What's been entirely lost in the discussion about Bush administration spying is why so much of what Bush is doing is illegal.
And that takes us back to Richard Nixon, the last Republican to have an active domestic spying program without judicial or bipartisan congressional oversight. The one whose Bush-like abuses led to the FISA and other, similar laws.
Nixon said he was spying on Americans to keep us safe from communists. We were in the middle of a war, after all. The Soviets were out to get us (and armed with real weapons of mass destruction), and the North Vietnamese weren't far behind. He had to spy on Americans, he said, to protect the liberties of Americans.
Problem was, he had turned the tool of domestic surveillance against his political enemies (and those who weren't, like journalist Daniel Schorr, but whom he believed were). Nixon was spying on Democrats, and trying to cover it with the fig leaf of "national security."
Set aside all the highbrow talk about separation of powers and intent of the Founders, and this is what the FISA and other, similar, laws boil down to - stopping the president from spying on his political opponents. To prevent political abuse, he has to check in with a judge or a congressional committee before using our super-spies.
Imagine if Bill Clinton had been found to have a domestic spying program going on - even after the bombing of Oklahoma City and the first World Trade Center hit. Republicans would have been foaming at the mouth. "What's he hiding?! It must be that he's spying on us!!"
Yet Democrats seem unwilling to even raise the possibility of Bush administration political espionage, and the compliant corporate press hasn't raised a peep. Even though there's a precedent for Republicans - and, more recently, Bush Republicans - spying on Democrats.
Remember November of 2003? Using naked political espionage, Bush Republicans used intelligence gained in an illegal spying operation to outflank Democrats.

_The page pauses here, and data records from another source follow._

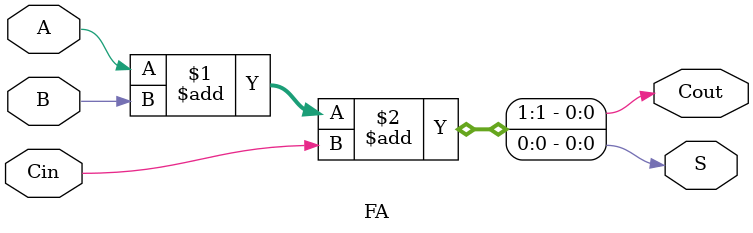
<source format=v>
`timescale 1ns / 1ps


module FA(
    input A,
    input B,
    input Cin,
    output S,
    output Cout
    );
    
    assign {Cout,S} = A+B+Cin;
    
    
endmodule

</source>
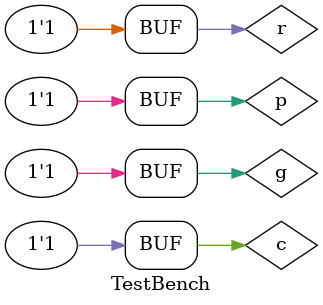
<source format=v>
`timescale 1 ns/ 1 ns

module TestBench();
 
 reg r,c,g,p;
 wire b;
 
Mux CompToTest(r,c,g,p,b);

initial begin

$dumpfile("TimingDiagram.vcd");
 $dumpvars(0,b,r, c, g, p);
 
 r<=0; c<=0; g<=0; p<=0;
 #10 r<=0; c<=0; g<=0; p<=1;
 #10 r<=0; c<=0; g<=1; p<=0;
 #10 r<=0; c<=0; g<=1; p<=1;
 #10 r<=0; c<=1; g<=0; p<=0;
 #10 r<=0; c<=1; g<=0; p<=1;
 #10 r<=0; c<=1; g<=1; p<=0;
 #10 r<=0; c<=1; g<=1; p<=1;
 #10 r<=1; c<=0; g<=0; p<=0;
 #10 r<=1; c<=0; g<=0; p<=1;
 #10 r<=1; c<=0; g<=1; p<=0;
 #10 r<=1; c<=0; g<=1; p<=1;
 #10 r<=1; c<=1; g<=0; p<=0;
 #10 r<=1; c<=1; g<=0; p<=1;
 #10 r<=1; c<=1; g<=1; p<=0;
 #10 r<=1; c<=1; g<=1; p<=1;
 #10;

end

endmodule
</source>
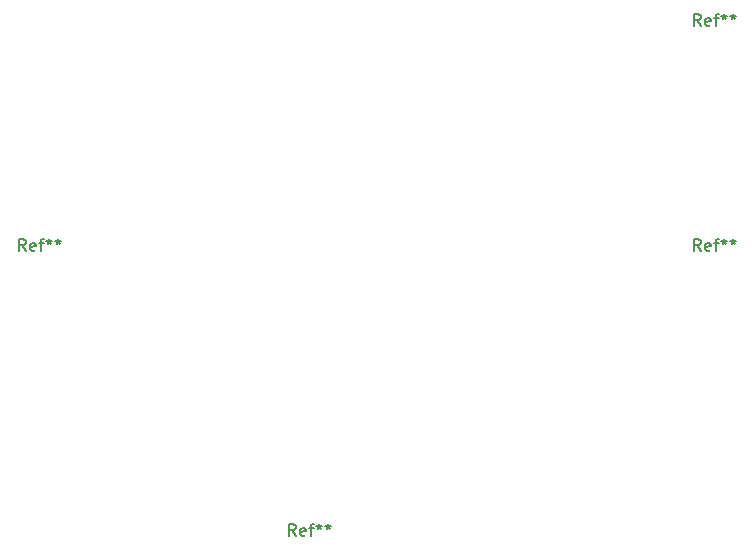
<source format=gbr>
%TF.GenerationSoftware,KiCad,Pcbnew,(6.0.10)*%
%TF.CreationDate,2023-03-05T22:19:41-08:00*%
%TF.ProjectId,tsbym-top_plate,74736279-6d2d-4746-9f70-5f706c617465,rev?*%
%TF.SameCoordinates,Original*%
%TF.FileFunction,Legend,Top*%
%TF.FilePolarity,Positive*%
%FSLAX46Y46*%
G04 Gerber Fmt 4.6, Leading zero omitted, Abs format (unit mm)*
G04 Created by KiCad (PCBNEW (6.0.10)) date 2023-03-05 22:19:41*
%MOMM*%
%LPD*%
G01*
G04 APERTURE LIST*
%ADD10C,0.150000*%
G04 APERTURE END LIST*
D10*
%TO.C,Ref\u002A\u002A*%
X188698333Y-80327380D02*
X188365000Y-79851190D01*
X188126904Y-80327380D02*
X188126904Y-79327380D01*
X188507857Y-79327380D01*
X188603095Y-79375000D01*
X188650714Y-79422619D01*
X188698333Y-79517857D01*
X188698333Y-79660714D01*
X188650714Y-79755952D01*
X188603095Y-79803571D01*
X188507857Y-79851190D01*
X188126904Y-79851190D01*
X189507857Y-80279761D02*
X189412619Y-80327380D01*
X189222142Y-80327380D01*
X189126904Y-80279761D01*
X189079285Y-80184523D01*
X189079285Y-79803571D01*
X189126904Y-79708333D01*
X189222142Y-79660714D01*
X189412619Y-79660714D01*
X189507857Y-79708333D01*
X189555476Y-79803571D01*
X189555476Y-79898809D01*
X189079285Y-79994047D01*
X189841190Y-79660714D02*
X190222142Y-79660714D01*
X189984047Y-80327380D02*
X189984047Y-79470238D01*
X190031666Y-79375000D01*
X190126904Y-79327380D01*
X190222142Y-79327380D01*
X190698333Y-79327380D02*
X190698333Y-79565476D01*
X190460238Y-79470238D02*
X190698333Y-79565476D01*
X190936428Y-79470238D01*
X190555476Y-79755952D02*
X190698333Y-79565476D01*
X190841190Y-79755952D01*
X191460238Y-79327380D02*
X191460238Y-79565476D01*
X191222142Y-79470238D02*
X191460238Y-79565476D01*
X191698333Y-79470238D01*
X191317380Y-79755952D02*
X191460238Y-79565476D01*
X191603095Y-79755952D01*
X154408333Y-123507380D02*
X154075000Y-123031190D01*
X153836904Y-123507380D02*
X153836904Y-122507380D01*
X154217857Y-122507380D01*
X154313095Y-122555000D01*
X154360714Y-122602619D01*
X154408333Y-122697857D01*
X154408333Y-122840714D01*
X154360714Y-122935952D01*
X154313095Y-122983571D01*
X154217857Y-123031190D01*
X153836904Y-123031190D01*
X155217857Y-123459761D02*
X155122619Y-123507380D01*
X154932142Y-123507380D01*
X154836904Y-123459761D01*
X154789285Y-123364523D01*
X154789285Y-122983571D01*
X154836904Y-122888333D01*
X154932142Y-122840714D01*
X155122619Y-122840714D01*
X155217857Y-122888333D01*
X155265476Y-122983571D01*
X155265476Y-123078809D01*
X154789285Y-123174047D01*
X155551190Y-122840714D02*
X155932142Y-122840714D01*
X155694047Y-123507380D02*
X155694047Y-122650238D01*
X155741666Y-122555000D01*
X155836904Y-122507380D01*
X155932142Y-122507380D01*
X156408333Y-122507380D02*
X156408333Y-122745476D01*
X156170238Y-122650238D02*
X156408333Y-122745476D01*
X156646428Y-122650238D01*
X156265476Y-122935952D02*
X156408333Y-122745476D01*
X156551190Y-122935952D01*
X157170238Y-122507380D02*
X157170238Y-122745476D01*
X156932142Y-122650238D02*
X157170238Y-122745476D01*
X157408333Y-122650238D01*
X157027380Y-122935952D02*
X157170238Y-122745476D01*
X157313095Y-122935952D01*
X131548333Y-99377380D02*
X131215000Y-98901190D01*
X130976904Y-99377380D02*
X130976904Y-98377380D01*
X131357857Y-98377380D01*
X131453095Y-98425000D01*
X131500714Y-98472619D01*
X131548333Y-98567857D01*
X131548333Y-98710714D01*
X131500714Y-98805952D01*
X131453095Y-98853571D01*
X131357857Y-98901190D01*
X130976904Y-98901190D01*
X132357857Y-99329761D02*
X132262619Y-99377380D01*
X132072142Y-99377380D01*
X131976904Y-99329761D01*
X131929285Y-99234523D01*
X131929285Y-98853571D01*
X131976904Y-98758333D01*
X132072142Y-98710714D01*
X132262619Y-98710714D01*
X132357857Y-98758333D01*
X132405476Y-98853571D01*
X132405476Y-98948809D01*
X131929285Y-99044047D01*
X132691190Y-98710714D02*
X133072142Y-98710714D01*
X132834047Y-99377380D02*
X132834047Y-98520238D01*
X132881666Y-98425000D01*
X132976904Y-98377380D01*
X133072142Y-98377380D01*
X133548333Y-98377380D02*
X133548333Y-98615476D01*
X133310238Y-98520238D02*
X133548333Y-98615476D01*
X133786428Y-98520238D01*
X133405476Y-98805952D02*
X133548333Y-98615476D01*
X133691190Y-98805952D01*
X134310238Y-98377380D02*
X134310238Y-98615476D01*
X134072142Y-98520238D02*
X134310238Y-98615476D01*
X134548333Y-98520238D01*
X134167380Y-98805952D02*
X134310238Y-98615476D01*
X134453095Y-98805952D01*
X188698333Y-99377380D02*
X188365000Y-98901190D01*
X188126904Y-99377380D02*
X188126904Y-98377380D01*
X188507857Y-98377380D01*
X188603095Y-98425000D01*
X188650714Y-98472619D01*
X188698333Y-98567857D01*
X188698333Y-98710714D01*
X188650714Y-98805952D01*
X188603095Y-98853571D01*
X188507857Y-98901190D01*
X188126904Y-98901190D01*
X189507857Y-99329761D02*
X189412619Y-99377380D01*
X189222142Y-99377380D01*
X189126904Y-99329761D01*
X189079285Y-99234523D01*
X189079285Y-98853571D01*
X189126904Y-98758333D01*
X189222142Y-98710714D01*
X189412619Y-98710714D01*
X189507857Y-98758333D01*
X189555476Y-98853571D01*
X189555476Y-98948809D01*
X189079285Y-99044047D01*
X189841190Y-98710714D02*
X190222142Y-98710714D01*
X189984047Y-99377380D02*
X189984047Y-98520238D01*
X190031666Y-98425000D01*
X190126904Y-98377380D01*
X190222142Y-98377380D01*
X190698333Y-98377380D02*
X190698333Y-98615476D01*
X190460238Y-98520238D02*
X190698333Y-98615476D01*
X190936428Y-98520238D01*
X190555476Y-98805952D02*
X190698333Y-98615476D01*
X190841190Y-98805952D01*
X191460238Y-98377380D02*
X191460238Y-98615476D01*
X191222142Y-98520238D02*
X191460238Y-98615476D01*
X191698333Y-98520238D01*
X191317380Y-98805952D02*
X191460238Y-98615476D01*
X191603095Y-98805952D01*
%TD*%
M02*

</source>
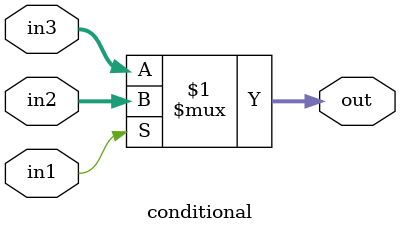
<source format=sv>
module conditional (
    input  logic [0:0] in1,
    input  logic [7:0] in2,
    input  logic [7:0] in3,
    output logic [7:0] out
);
   assign out = in1 ? in2 : in3;
endmodule

</source>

Republicans in the Senate - including a staffer for Republican Senator Orrin Hatch - hacked into the computers of several Senate Democrats, including Ted Kennedy and Dick Durbin. Reading Kennedy's and Durbin's correspondence, the Republican operatives discovered the strategy the Democrats intended to use to attack Republican high court nominees. They leaked fifteen bits of Kennedy's discussions to The Wall Street Journal and other Republican-friendly sources, who used the information to successfully trash and thwart the Democratic plans.